┌─ Task inputs

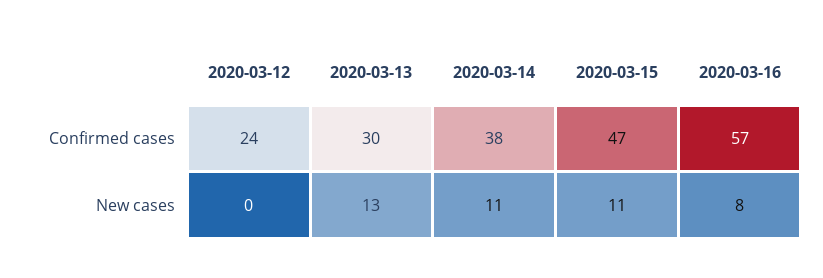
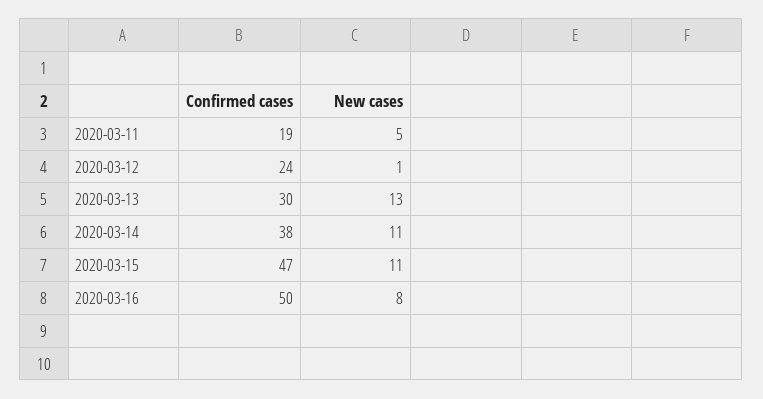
2020-03-16, Confirmed cases: 57 -> 50
2020-03-12, New cases: 0 -> 1
2020-03-11, Confirmed cases: none -> 19
2020-03-11, New cases: none -> 5

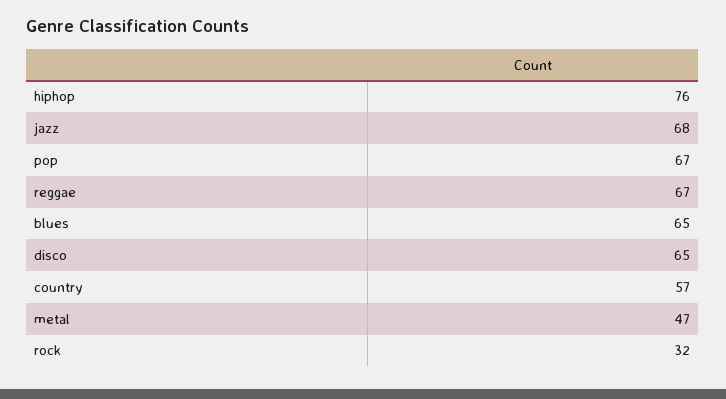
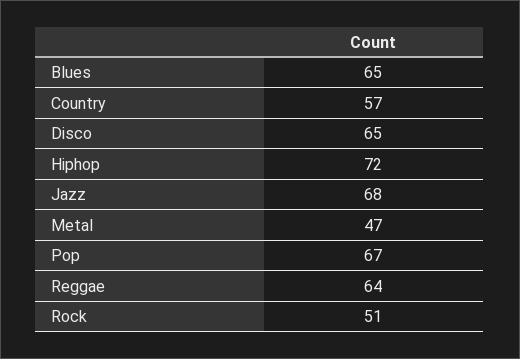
hiphop: 76 -> 72
reggae: 67 -> 64
rock: 32 -> 51

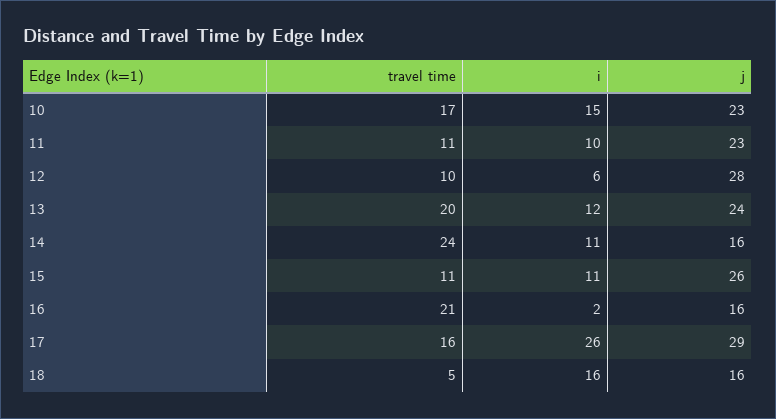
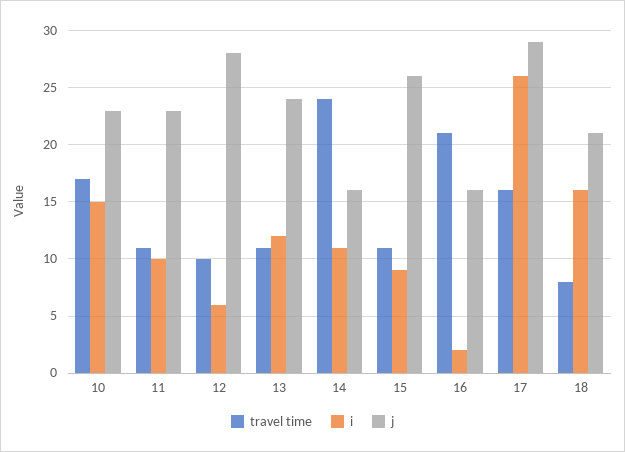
travel time, 13: 20 -> 11
i, 15: 11 -> 9
travel time, 18: 5 -> 8
j, 18: 16 -> 21

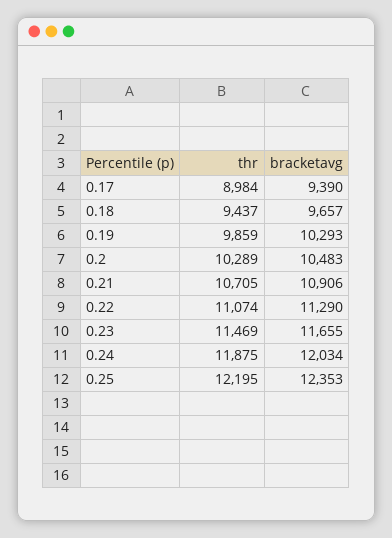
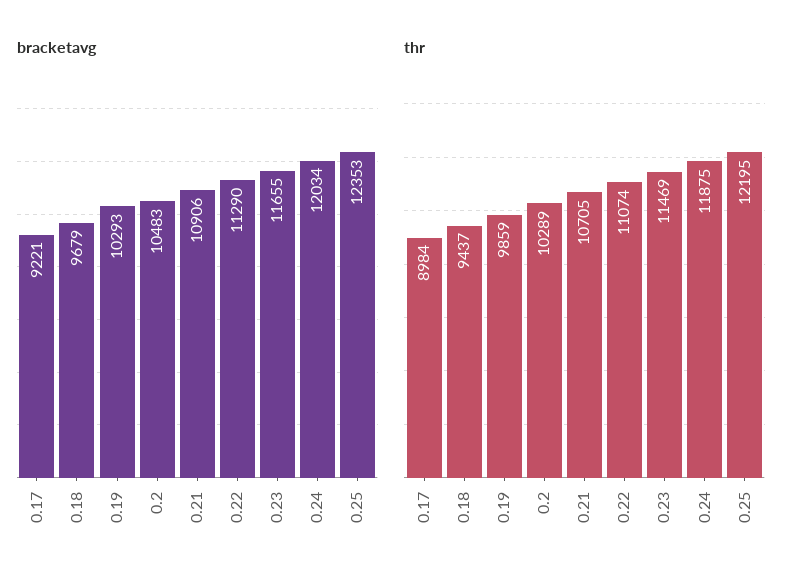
bracketavg, 0.17: 9390 -> 9221
bracketavg, 0.18: 9657 -> 9679

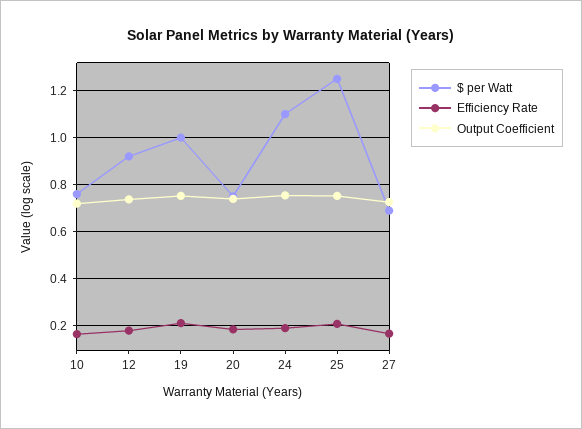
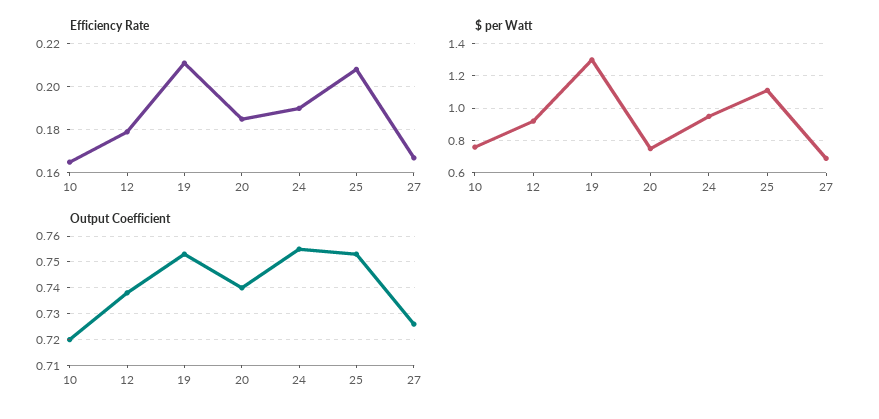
$ per Watt, 19: 1 -> 1.3
$ per Watt, 24: 1.1 -> 0.95
$ per Watt, 25: 1.25 -> 1.1

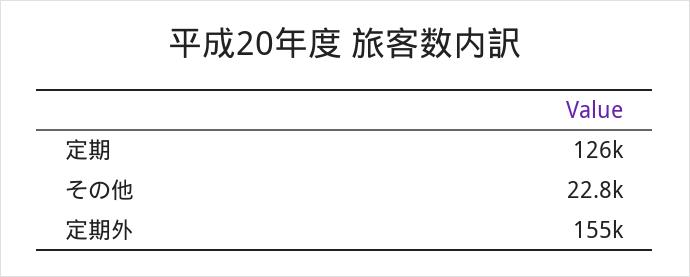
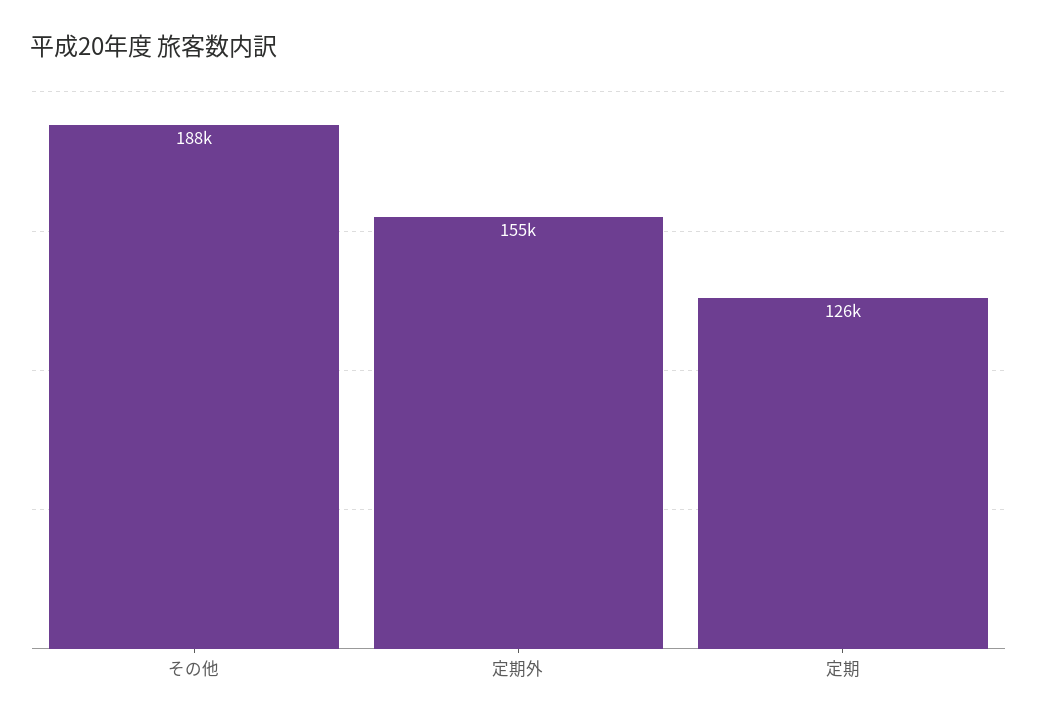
その他: 22800 -> 188000

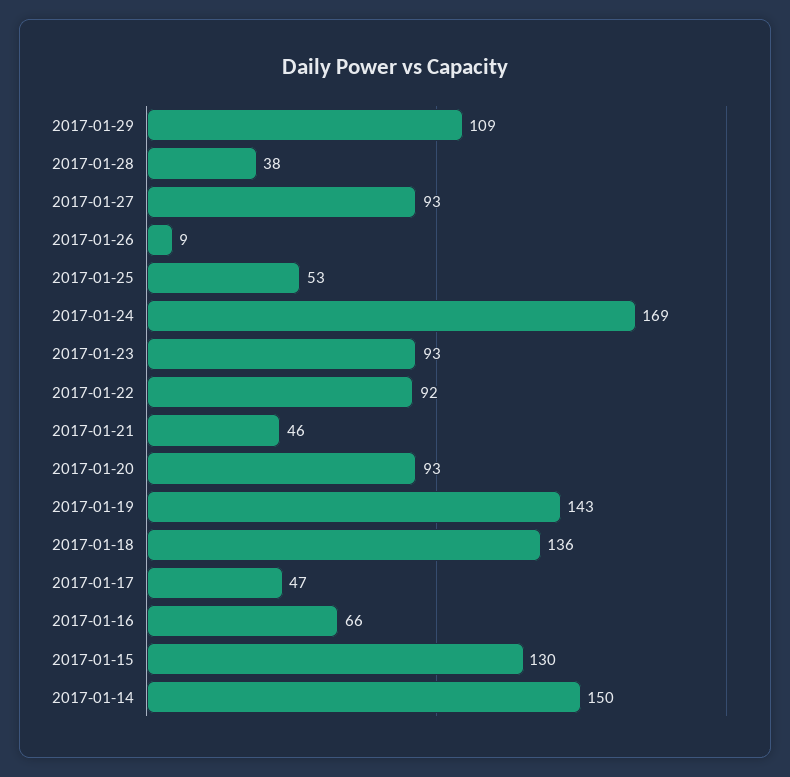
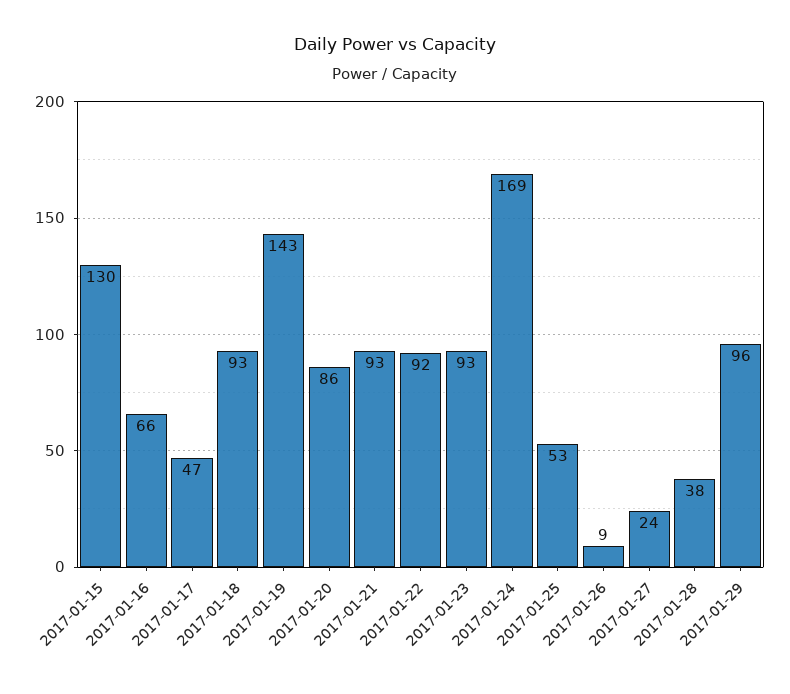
2017-01-29: 109 -> 96
2017-01-27: 93 -> 24
2017-01-21: 46 -> 93
2017-01-20: 93 -> 86
2017-01-18: 136 -> 93
2017-01-14: 150 -> none

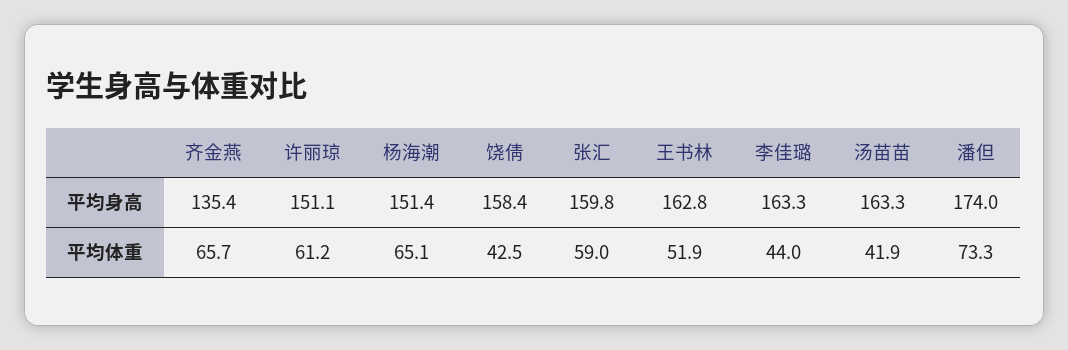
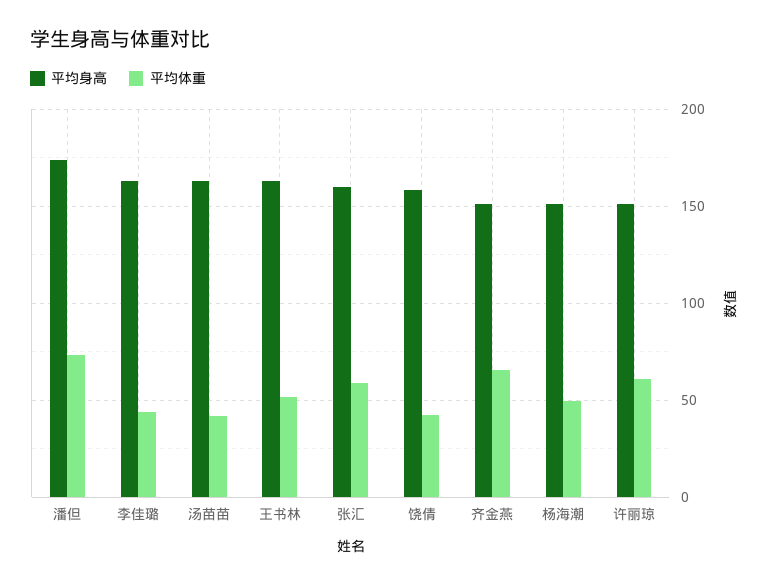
平均身高, 齐金燕: 135.4 -> 150
平均体重, 杨海潮: 65.1 -> 50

└─

Work to be completed:
Without copying any picture, repeat all of the entries exactly.

Response box:
2020-03-16, Confirmed cases: 57 -> 50
2020-03-12, New cases: 0 -> 1
2020-03-11, Confirmed cases: none -> 19
2020-03-11, New cases: none -> 5

hiphop: 76 -> 72
reggae: 67 -> 64
rock: 32 -> 51

travel time, 13: 20 -> 11
i, 15: 11 -> 9
travel time, 18: 5 -> 8
j, 18: 16 -> 21

bracketavg, 0.17: 9390 -> 9221
bracketavg, 0.18: 9657 -> 9679

$ per Watt, 19: 1 -> 1.3
$ per Watt, 24: 1.1 -> 0.95
$ per Watt, 25: 1.25 -> 1.1

その他: 22800 -> 188000

2017-01-29: 109 -> 96
2017-01-27: 93 -> 24
2017-01-21: 46 -> 93
2017-01-20: 93 -> 86
2017-01-18: 136 -> 93
2017-01-14: 150 -> none

平均身高, 齐金燕: 135.4 -> 150
平均体重, 杨海潮: 65.1 -> 50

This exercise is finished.